What is one pastry that you can’t live without?

I absolutely cannot live without peach cobbler. I was walking through our produce department and saw peaches, so I am quite excited to make some cobbler from scratch!!

In your opinion, what is a Haggen find that most people aren’t familiar with?

There are so many great ingredients out there in our stores! Deli is offering honey comb which is a great accompaniment to a cheese board, produce has dragon fruit that would make a great sorbet and the meat department has kobe beef! It seems everybody has some amount of “foodie” in them and a curiosity to create dishes within their home, and Haggen fuels the ability to allow our customers to have access to these wonderful items.

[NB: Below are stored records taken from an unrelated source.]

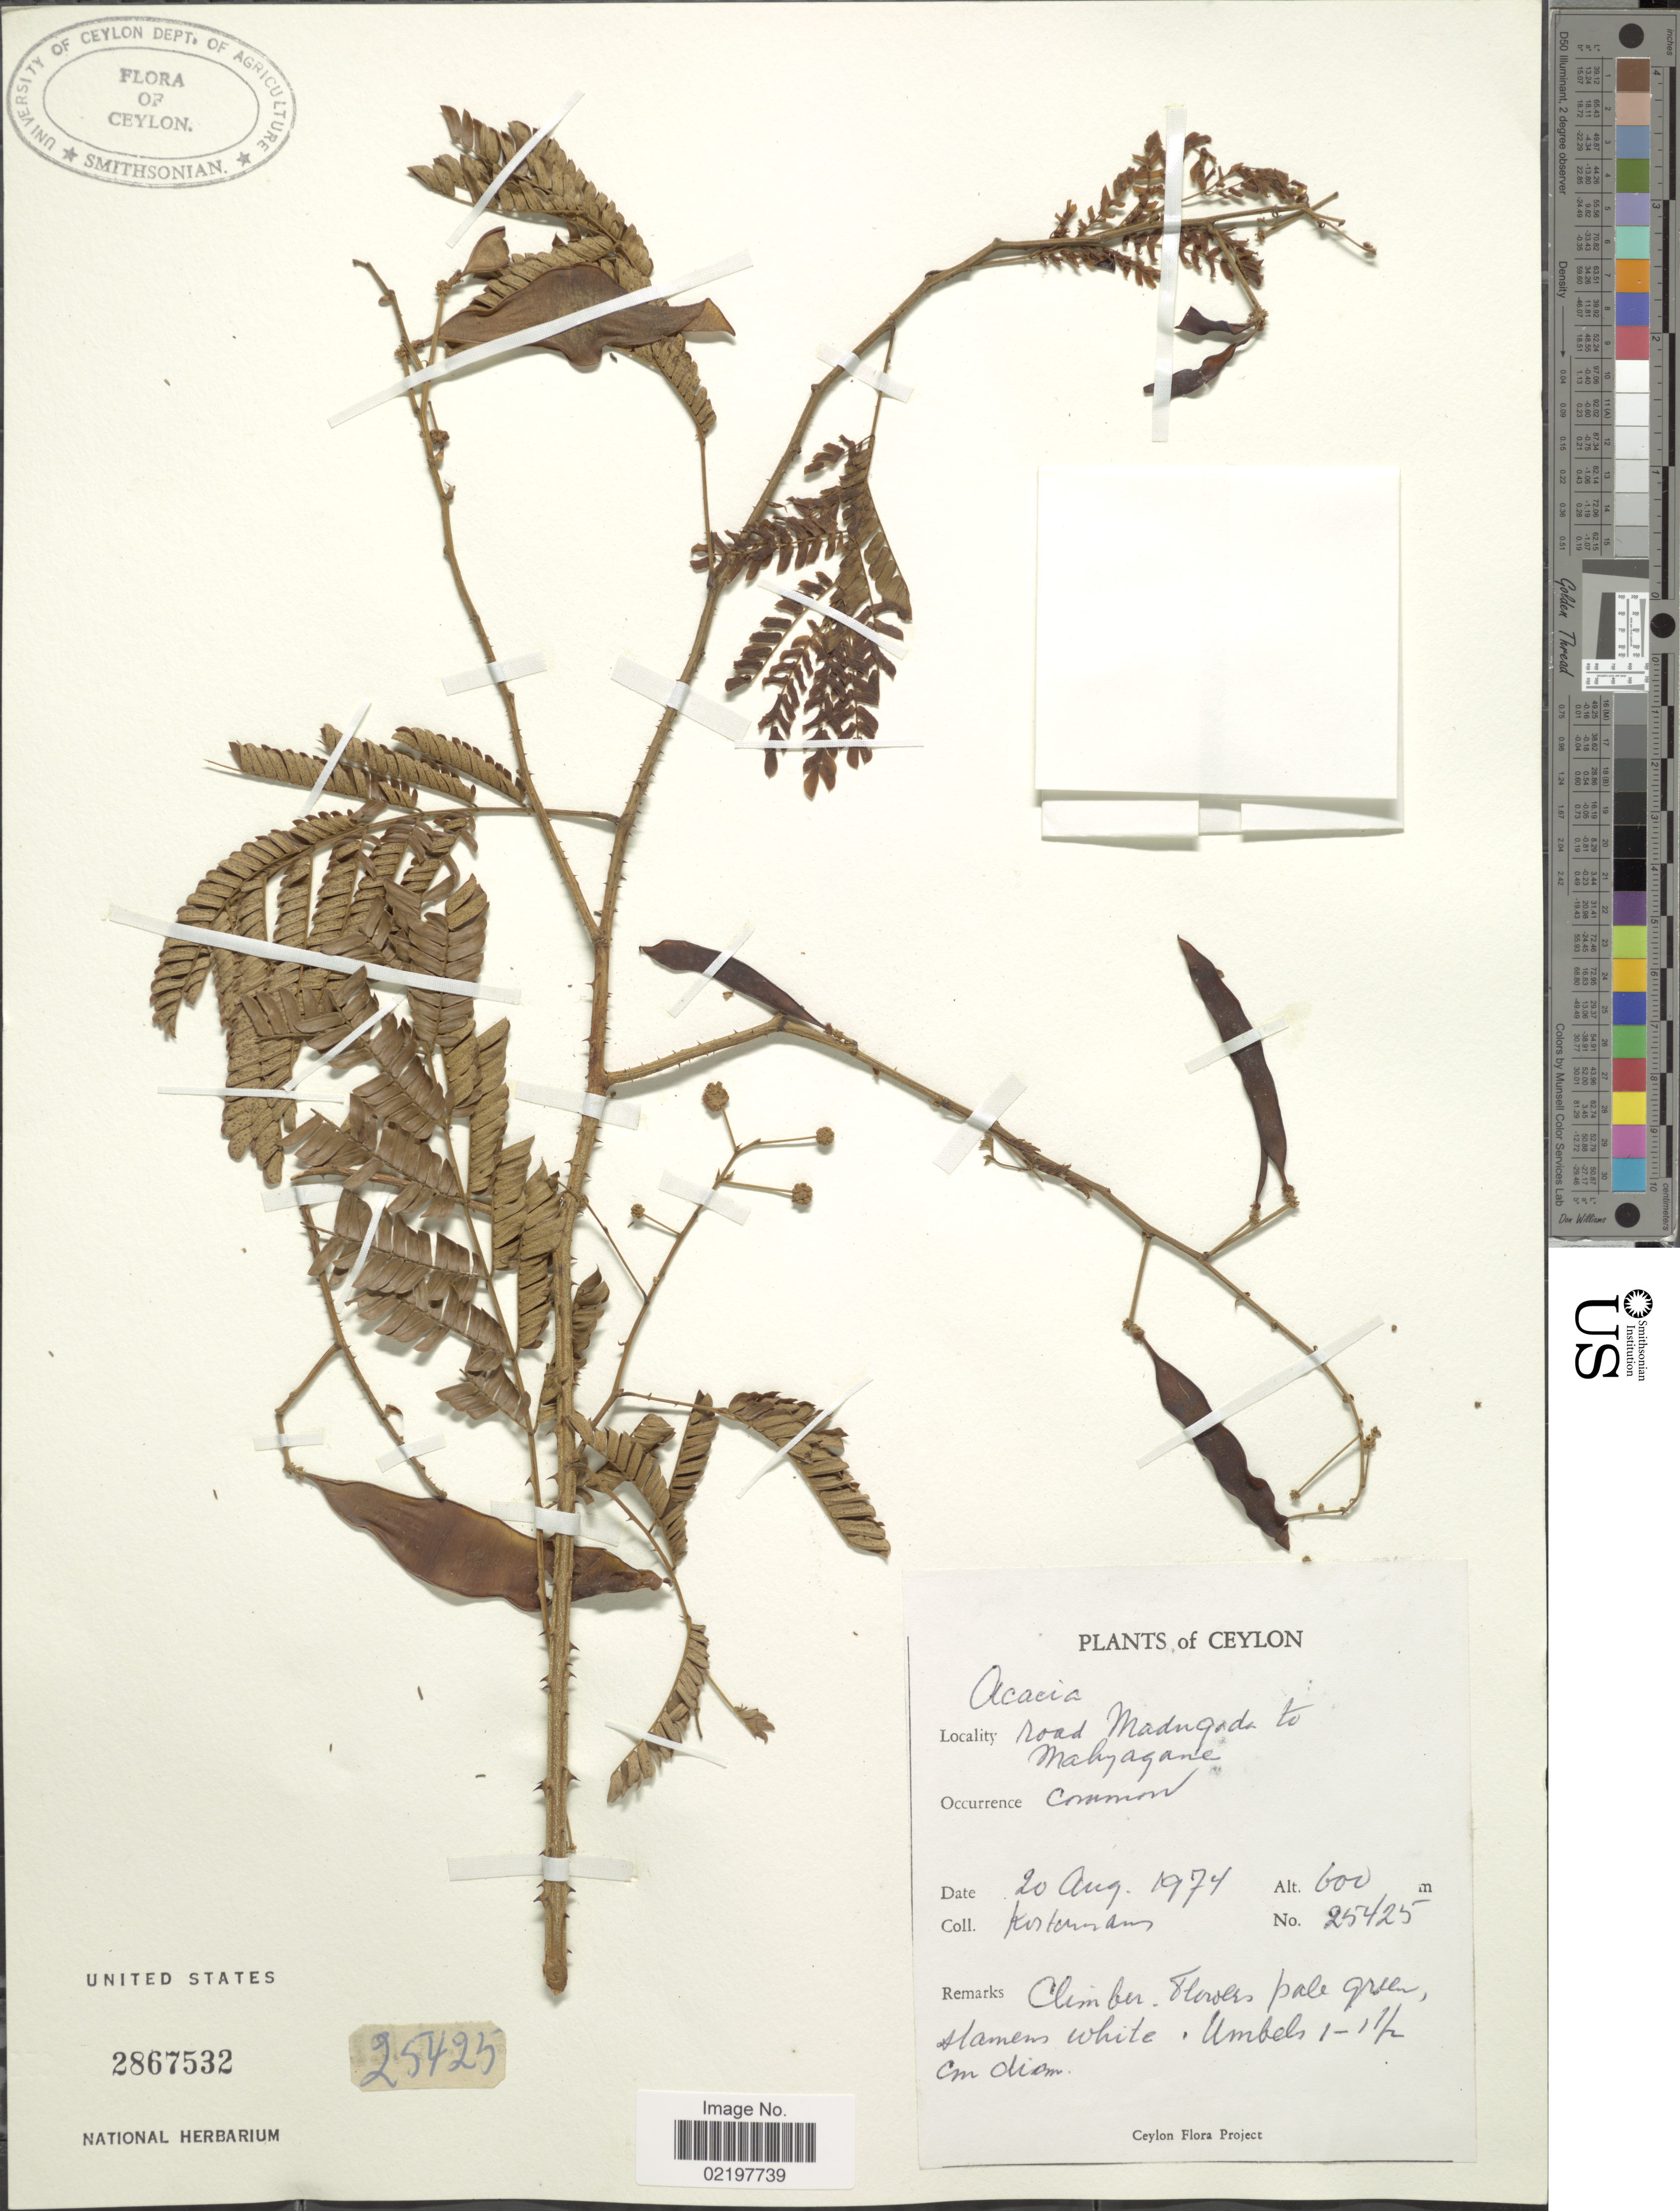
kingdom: Plantae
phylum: Tracheophyta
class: Magnoliopsida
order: Fabales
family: Fabaceae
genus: Senegalia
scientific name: Senegalia caesia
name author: (L.) Maslin et al.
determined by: Strong, M. T., (US), Smithsonian Institution - National Museum of Natural History (UNITED STATES)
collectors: A. J. G. Kostermans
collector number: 25425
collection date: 1974-08-20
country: Sri Lanka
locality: Ceylon, Road Madugada to Mahyagane [interpreted]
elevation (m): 600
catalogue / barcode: US 2867532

How is Haggen’s bakery different from other experiences you’ve had in the past?

I am impressed with our cakes.  They aren’t just typical buttercream cupcakes…these cakes are works of art!  I love that the bakery employees are proud of what they are doing because they are making these items themselves. I am seeing baguette’s from scratch, donuts being freshly fried, and cinnamon rolls and bread being formed by hand. 

Please share your favorite Summer recipe:

Chilled Grilled Summer Vegetable and Orzo Salad: 4 servings
 Vinaigrette
Slice zucchini, yellow squash and red onion into 1/2 inch slices lengthwise. Add in asparagus. Toss in olive oil to lightly coat and season with salt and pepper.  Grill until vegetables begin to get tender and grill marks are achieved. Remove vegetables and cool down in refrigerator. Cube grilled veggies.
 
Make vinaigrette by whisking together lemon juice, honey and mustard. Drizzle in olive oil while whisking and when done add cubed veggies and coat. Add in cooked orzo pasta, feta cheese and chopped fresh parsley.
 
Hope you all enjoy this recipe Chanel shared. We are very lucky to have her on our side!